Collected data
□ □ □ □ □ □ □

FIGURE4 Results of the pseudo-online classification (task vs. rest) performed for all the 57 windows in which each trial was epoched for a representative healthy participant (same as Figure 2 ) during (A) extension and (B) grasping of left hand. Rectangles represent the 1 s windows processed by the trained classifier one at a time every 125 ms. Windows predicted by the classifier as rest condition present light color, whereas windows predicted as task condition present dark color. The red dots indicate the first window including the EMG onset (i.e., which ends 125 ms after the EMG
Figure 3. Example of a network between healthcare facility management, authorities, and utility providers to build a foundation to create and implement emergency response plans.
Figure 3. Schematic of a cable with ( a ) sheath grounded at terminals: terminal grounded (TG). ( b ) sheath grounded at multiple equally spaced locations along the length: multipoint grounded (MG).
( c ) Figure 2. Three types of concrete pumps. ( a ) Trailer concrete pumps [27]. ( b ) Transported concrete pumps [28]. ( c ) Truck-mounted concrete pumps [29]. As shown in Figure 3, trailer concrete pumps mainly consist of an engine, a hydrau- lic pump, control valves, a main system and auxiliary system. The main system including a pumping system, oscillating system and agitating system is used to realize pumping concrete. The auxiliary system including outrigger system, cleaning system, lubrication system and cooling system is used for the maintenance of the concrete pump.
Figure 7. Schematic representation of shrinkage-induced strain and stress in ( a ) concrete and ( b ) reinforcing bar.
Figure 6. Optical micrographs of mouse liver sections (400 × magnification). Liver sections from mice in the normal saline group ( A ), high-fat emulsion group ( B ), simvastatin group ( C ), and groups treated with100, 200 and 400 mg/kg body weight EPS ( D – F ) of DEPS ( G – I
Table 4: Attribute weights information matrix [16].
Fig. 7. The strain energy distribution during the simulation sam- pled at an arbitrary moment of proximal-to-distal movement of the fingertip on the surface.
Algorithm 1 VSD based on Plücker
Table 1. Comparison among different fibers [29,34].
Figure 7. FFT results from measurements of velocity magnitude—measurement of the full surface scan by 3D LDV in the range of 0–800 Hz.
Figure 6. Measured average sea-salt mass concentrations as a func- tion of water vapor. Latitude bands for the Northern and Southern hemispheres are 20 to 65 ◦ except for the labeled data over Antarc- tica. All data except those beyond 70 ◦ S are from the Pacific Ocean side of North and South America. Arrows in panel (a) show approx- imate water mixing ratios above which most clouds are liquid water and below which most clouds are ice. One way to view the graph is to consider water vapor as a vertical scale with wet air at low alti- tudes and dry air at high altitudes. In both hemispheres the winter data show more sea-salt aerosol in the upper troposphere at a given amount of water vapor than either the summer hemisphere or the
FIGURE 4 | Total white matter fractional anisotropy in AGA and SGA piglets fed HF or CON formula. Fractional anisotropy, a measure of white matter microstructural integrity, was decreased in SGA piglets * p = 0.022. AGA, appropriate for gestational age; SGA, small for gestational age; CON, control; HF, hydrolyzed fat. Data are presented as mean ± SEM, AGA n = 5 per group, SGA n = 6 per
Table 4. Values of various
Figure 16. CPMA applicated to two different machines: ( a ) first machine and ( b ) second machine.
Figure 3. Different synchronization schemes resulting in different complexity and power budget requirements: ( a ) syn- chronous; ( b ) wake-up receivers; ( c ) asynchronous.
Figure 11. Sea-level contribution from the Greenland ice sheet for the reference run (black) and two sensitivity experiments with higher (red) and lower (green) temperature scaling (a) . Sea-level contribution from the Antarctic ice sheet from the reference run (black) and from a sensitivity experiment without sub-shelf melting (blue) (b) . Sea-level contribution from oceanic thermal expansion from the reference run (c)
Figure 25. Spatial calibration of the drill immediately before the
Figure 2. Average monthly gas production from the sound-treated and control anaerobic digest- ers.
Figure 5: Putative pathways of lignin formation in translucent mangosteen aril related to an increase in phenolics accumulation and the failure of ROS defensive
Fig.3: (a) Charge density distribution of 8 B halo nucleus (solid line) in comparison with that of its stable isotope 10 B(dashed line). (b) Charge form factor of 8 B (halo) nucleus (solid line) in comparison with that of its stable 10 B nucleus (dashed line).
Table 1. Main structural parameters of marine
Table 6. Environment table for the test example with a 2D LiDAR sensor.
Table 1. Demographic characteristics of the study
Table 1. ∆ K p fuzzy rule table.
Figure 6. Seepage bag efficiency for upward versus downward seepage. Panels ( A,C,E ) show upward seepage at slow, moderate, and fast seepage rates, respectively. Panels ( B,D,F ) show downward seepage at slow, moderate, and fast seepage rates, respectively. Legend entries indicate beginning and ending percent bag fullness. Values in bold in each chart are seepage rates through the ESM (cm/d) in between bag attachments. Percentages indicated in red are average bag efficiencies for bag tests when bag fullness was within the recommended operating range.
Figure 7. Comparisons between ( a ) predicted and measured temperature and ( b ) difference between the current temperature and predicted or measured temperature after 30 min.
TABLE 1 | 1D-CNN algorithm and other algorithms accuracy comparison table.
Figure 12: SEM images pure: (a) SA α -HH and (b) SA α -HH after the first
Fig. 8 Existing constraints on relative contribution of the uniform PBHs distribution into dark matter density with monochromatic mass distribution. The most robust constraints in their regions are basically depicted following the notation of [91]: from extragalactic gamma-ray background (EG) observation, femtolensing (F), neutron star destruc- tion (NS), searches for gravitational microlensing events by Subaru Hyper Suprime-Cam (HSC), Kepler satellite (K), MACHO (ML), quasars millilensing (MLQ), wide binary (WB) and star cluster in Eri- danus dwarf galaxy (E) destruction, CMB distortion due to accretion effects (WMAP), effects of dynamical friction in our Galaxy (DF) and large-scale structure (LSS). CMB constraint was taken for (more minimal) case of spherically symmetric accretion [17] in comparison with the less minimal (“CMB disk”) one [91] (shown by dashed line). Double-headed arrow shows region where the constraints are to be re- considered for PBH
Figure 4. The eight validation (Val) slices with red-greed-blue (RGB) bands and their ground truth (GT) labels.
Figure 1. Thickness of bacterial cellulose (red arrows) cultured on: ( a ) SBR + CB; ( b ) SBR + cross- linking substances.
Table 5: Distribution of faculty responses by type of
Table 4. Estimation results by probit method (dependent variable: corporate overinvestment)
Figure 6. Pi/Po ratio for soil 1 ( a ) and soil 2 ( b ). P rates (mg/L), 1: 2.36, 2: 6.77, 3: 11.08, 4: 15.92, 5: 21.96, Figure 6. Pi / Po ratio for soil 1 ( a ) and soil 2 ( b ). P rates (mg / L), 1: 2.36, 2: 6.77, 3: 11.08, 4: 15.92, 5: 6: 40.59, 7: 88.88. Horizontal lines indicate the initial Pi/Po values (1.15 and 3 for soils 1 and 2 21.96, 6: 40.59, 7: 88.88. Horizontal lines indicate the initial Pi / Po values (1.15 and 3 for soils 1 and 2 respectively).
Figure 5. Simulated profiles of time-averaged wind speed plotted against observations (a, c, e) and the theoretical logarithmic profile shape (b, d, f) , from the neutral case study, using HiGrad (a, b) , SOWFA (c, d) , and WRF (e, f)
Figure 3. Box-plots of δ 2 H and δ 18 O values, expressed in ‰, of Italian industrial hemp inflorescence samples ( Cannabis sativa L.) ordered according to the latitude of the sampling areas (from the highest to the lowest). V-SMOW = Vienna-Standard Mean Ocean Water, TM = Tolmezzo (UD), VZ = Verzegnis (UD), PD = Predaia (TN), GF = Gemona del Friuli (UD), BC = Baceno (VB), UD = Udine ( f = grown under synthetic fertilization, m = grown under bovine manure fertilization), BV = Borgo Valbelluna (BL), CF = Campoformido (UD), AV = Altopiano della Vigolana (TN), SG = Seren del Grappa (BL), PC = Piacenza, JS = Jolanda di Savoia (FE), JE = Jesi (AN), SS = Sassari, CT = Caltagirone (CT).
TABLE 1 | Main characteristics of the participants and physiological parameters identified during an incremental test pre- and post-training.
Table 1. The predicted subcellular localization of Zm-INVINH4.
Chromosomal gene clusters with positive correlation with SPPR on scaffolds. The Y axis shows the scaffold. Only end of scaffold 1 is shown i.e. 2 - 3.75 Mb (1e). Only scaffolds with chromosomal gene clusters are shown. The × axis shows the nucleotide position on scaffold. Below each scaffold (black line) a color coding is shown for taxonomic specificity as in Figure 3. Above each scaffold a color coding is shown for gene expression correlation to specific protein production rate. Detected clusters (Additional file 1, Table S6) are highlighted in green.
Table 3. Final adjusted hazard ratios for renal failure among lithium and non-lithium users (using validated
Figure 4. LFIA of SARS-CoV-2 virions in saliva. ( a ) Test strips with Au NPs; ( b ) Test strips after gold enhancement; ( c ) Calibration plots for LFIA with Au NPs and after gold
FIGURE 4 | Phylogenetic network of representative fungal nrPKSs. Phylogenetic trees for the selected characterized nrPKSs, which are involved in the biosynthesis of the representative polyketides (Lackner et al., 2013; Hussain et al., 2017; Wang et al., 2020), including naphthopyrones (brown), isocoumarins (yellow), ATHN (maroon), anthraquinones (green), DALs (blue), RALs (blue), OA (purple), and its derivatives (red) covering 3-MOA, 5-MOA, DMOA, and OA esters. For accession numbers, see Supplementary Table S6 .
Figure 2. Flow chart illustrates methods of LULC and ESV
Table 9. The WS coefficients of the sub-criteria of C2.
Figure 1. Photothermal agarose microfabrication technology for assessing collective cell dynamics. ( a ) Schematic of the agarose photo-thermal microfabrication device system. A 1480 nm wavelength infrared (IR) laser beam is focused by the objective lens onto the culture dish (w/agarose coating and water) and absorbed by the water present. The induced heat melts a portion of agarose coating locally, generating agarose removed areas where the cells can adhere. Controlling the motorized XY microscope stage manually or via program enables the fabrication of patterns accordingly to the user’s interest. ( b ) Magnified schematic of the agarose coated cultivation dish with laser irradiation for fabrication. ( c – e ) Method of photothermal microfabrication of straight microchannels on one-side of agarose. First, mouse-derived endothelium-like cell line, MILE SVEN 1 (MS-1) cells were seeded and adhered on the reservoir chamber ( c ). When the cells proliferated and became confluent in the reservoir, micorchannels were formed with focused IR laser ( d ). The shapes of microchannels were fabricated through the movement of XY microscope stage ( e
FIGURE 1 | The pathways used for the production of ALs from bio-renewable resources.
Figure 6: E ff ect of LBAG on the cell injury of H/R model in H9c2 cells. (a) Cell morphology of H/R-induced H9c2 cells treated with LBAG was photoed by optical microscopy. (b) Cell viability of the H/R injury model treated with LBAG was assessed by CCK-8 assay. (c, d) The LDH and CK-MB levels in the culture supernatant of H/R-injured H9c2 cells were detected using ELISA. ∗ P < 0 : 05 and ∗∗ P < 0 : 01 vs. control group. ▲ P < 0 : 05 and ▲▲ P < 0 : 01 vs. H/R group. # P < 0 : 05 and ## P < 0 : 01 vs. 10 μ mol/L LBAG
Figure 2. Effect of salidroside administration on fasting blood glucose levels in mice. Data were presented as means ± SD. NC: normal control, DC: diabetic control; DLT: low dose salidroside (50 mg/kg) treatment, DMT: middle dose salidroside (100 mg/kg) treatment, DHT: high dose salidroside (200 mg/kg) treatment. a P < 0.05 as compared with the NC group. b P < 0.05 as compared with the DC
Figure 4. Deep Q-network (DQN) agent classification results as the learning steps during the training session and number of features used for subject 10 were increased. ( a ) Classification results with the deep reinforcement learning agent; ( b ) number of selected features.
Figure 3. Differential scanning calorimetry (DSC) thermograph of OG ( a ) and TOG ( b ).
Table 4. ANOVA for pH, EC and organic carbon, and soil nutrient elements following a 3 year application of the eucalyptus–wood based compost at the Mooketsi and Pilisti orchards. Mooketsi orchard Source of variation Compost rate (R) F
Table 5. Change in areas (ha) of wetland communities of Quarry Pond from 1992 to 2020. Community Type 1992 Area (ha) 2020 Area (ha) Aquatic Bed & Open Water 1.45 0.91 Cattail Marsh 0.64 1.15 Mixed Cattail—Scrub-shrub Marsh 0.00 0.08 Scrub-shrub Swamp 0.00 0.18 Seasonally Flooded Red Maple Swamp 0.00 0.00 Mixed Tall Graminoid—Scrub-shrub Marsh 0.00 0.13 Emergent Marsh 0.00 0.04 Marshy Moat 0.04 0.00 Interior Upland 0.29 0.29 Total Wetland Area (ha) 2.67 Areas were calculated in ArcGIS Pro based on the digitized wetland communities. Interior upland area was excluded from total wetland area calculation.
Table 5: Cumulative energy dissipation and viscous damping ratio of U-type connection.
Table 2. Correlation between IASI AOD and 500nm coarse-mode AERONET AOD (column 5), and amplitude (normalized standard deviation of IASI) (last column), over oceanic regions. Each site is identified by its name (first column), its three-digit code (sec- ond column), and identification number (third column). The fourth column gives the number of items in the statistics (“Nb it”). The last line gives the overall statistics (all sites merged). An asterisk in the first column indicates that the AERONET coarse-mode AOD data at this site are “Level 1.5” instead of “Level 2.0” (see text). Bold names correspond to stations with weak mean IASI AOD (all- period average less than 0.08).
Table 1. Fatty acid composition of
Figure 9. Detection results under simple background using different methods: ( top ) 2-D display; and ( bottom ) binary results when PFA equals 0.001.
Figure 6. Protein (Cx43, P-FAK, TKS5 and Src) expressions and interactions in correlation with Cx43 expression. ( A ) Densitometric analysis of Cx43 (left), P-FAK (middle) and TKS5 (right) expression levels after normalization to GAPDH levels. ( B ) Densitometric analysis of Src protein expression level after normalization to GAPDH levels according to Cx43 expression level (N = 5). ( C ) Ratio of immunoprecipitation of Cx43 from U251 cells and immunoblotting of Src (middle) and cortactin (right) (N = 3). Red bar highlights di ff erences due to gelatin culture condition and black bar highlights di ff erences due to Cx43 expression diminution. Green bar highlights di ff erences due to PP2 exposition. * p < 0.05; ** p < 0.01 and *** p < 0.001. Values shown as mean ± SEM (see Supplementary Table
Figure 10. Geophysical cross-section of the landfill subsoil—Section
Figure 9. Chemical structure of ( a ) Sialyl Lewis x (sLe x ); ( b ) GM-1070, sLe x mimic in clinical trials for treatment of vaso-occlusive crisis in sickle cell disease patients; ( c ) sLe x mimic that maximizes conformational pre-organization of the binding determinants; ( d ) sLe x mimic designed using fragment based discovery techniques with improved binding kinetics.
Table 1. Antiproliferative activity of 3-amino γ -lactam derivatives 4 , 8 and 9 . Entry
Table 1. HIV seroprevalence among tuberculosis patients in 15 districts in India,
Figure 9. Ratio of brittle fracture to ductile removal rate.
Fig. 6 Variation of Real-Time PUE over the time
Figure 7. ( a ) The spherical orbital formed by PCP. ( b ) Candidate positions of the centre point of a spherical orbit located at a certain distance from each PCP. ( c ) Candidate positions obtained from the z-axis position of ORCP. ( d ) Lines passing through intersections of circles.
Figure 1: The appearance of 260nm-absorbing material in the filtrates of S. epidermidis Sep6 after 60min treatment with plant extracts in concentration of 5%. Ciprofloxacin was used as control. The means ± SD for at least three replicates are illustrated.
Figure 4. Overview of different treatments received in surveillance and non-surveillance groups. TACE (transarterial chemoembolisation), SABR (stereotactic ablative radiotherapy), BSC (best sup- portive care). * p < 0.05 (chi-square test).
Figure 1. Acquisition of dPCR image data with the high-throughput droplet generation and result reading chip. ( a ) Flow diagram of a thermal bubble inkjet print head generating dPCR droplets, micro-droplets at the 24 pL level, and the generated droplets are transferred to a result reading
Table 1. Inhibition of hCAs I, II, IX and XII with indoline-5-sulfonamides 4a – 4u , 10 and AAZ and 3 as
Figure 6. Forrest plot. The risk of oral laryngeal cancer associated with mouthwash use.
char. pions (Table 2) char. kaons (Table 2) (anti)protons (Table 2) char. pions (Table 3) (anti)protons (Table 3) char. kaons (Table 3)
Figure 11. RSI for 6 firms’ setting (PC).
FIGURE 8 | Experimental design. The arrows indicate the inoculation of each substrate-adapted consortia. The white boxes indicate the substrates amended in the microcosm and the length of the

□ □ □ □ □ □ □

What is being asked: Exact duplication is required for the lines above, from the line that contains "Figure 2. Effect" to the line that contains "Table 2. Correlation", inclusive; omit all others.

Answer for the task:
Figure 2. Effect of salidroside administration on fasting blood glucose levels in mice. Data were presented as means ± SD. NC: normal control, DC: diabetic control; DLT: low dose salidroside (50 mg/kg) treatment, DMT: middle dose salidroside (100 mg/kg) treatment, DHT: high dose salidroside (200 mg/kg) treatment. a P < 0.05 as compared with the NC group. b P < 0.05 as compared with the DC
Figure 4. Deep Q-network (DQN) agent classification results as the learning steps during the training session and number of features used for subject 10 were increased. ( a ) Classification results with the deep reinforcement learning agent; ( b ) number of selected features.
Figure 3. Differential scanning calorimetry (DSC) thermograph of OG ( a ) and TOG ( b ).
Table 4. ANOVA for pH, EC and organic carbon, and soil nutrient elements following a 3 year application of the eucalyptus–wood based compost at the Mooketsi and Pilisti orchards. Mooketsi orchard Source of variation Compost rate (R) F
Table 5. Change in areas (ha) of wetland communities of Quarry Pond from 1992 to 2020. Community Type 1992 Area (ha) 2020 Area (ha) Aquatic Bed & Open Water 1.45 0.91 Cattail Marsh 0.64 1.15 Mixed Cattail—Scrub-shrub Marsh 0.00 0.08 Scrub-shrub Swamp 0.00 0.18 Seasonally Flooded Red Maple Swamp 0.00 0.00 Mixed Tall Graminoid—Scrub-shrub Marsh 0.00 0.13 Emergent Marsh 0.00 0.04 Marshy Moat 0.04 0.00 Interior Upland 0.29 0.29 Total Wetland Area (ha) 2.67 Areas were calculated in ArcGIS Pro based on the digitized wetland communities. Interior upland area was excluded from total wetland area calculation.
Table 5: Cumulative energy dissipation and viscous damping ratio of U-type connection.
Table 2. Correlation between IASI AOD and 500nm coarse-mode AERONET AOD (column 5), and amplitude (normalized standard deviation of IASI) (last column), over oceanic regions. Each site is identified by its name (first column), its three-digit code (sec- ond column), and identification number (third column). The fourth column gives the number of items in the statistics (“Nb it”). The last line gives the overall statistics (all sites merged). An asterisk in the first column indicates that the AERONET coarse-mode AOD data at this site are “Level 1.5” instead of “Level 2.0” (see text). Bold names correspond to stations with weak mean IASI AOD (all- period average less than 0.08).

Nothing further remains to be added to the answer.